Via the Las Vegas Review-Journal:
“The Yankees will face a crossroads in the next month,” said ESPN The Magazine’s Buster Olney, who wrote two in-depth pieces on Cashman’s future and the failures of the Yankees’ farm system.
Olney explained how the Yankees’ fall from grace stemmed from years of poor drafts, as win-at-all-costs owner George Steinbrenner steered his ship into an iceberg.
Olney made the following points about the Yankees’ drafts of 1997 to 2005:
– The Yankees produced a total of 10 position players who have appeared in a major league game; that is the fewest of any team in the major leagues, according to the Elias Sports Bureau.

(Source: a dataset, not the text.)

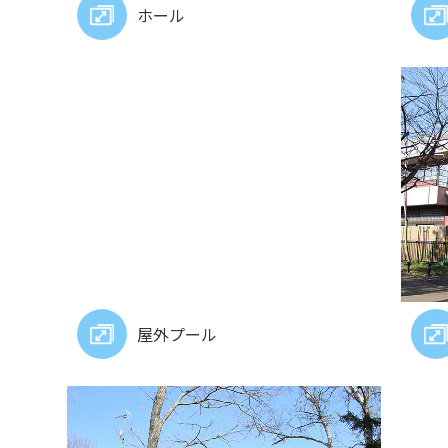
ホール
屋外プール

– The 10 position players drafted by the Yankees had accounted for a total of 888 career at-bats as of Sept. 9, which means that not only have the Yankees generated few major league position players, but they have produced no stars and just a handful of journeymen. The draftees of the Toronto Blue Jays from the same time frame, by comparison, have combined for 27,427 big league at-bats.
– The Yankees drafted and developed 20 pitchers, which is tied for the 12th most among the 30 teams. But those 20 pitchers selected by the Yankees have amassed 1,852 2/3 innings in the majors — the fewest innings for any group of pitchers drafted by any team. The Oakland Athletics’ draftees rank first, at 9,686 innings, according to Elias.
This ties back to what I wrote on May 28, 2008:
From December 1995 through July 2004, Lin Garrett was the Yankees director of scouting. It’s been Damon Oppenheimer since Garrett.
I’ve already gone on record as to how Lin Garrett clogged up, if not destroyed, the Yankees talent pipeline that was manned pretty well by personnel such as Brian Sabean and Bill Livesey (the Scouting Directors before Garrett).
Brian Cashman’s greatest gift to the Yankees may have been getting Garrett out of town. Why it took the Yankees so long to figure this out…well, it’s anyone’s guess.
Further, back on February 6, 2008 I wrote:
I wish I could tell you how Lin Garrett rose to power in the Yankees organization, and what his background was prior to joining the Yankees, and who in the Yankees front office was the force behind allowing him to go on, so poorly, for so long. But, I cannot find anything that provides those details.
What I could find shows how, for nine years, while the Yankees were winning four rings and six pennants on the field, Lin Garrett was laying the groundwork, behind the scenes, to lay waste to their farm system.
And, if anyone wants to wonder why the Yankees have a $200 million payroll, perhaps Lin Garrett is the reason why – as the lack of young and cheap talent to retool the Yankees, from 2002 to 2005 is a direct result of the Yankees’ terrible drafts from 1996 through 2003.
It’s great that Brian Cashman eventually got Garrett out of town. It’s too bad that it didn’t happen four or five years earlier. But, again, for all we know, it could have been “The Boss” who was keeping Cashman’s hands tied on this one.
Someday, it would nice to know the whole “Lin Garrett Story.” This one has a lot of fingerprints on it.
Today, I did some more searching on Garrett. It seems, prior to joining the Yankees organization in 1995, he held scouting positions with three other big league teams from 1987 though 1995 – including the Mets. But, what he did during the 1970′s and most of the 1980′s is still a mystery to me.
I would love to know how Lin Garrett caught the Yankees eye back in 1995 – and what he did to remain in their sweet spot for the next nine years. Considering what a black mark he is on the Yankees X-ray, today, you would think that someone, somewhere, would tell the story.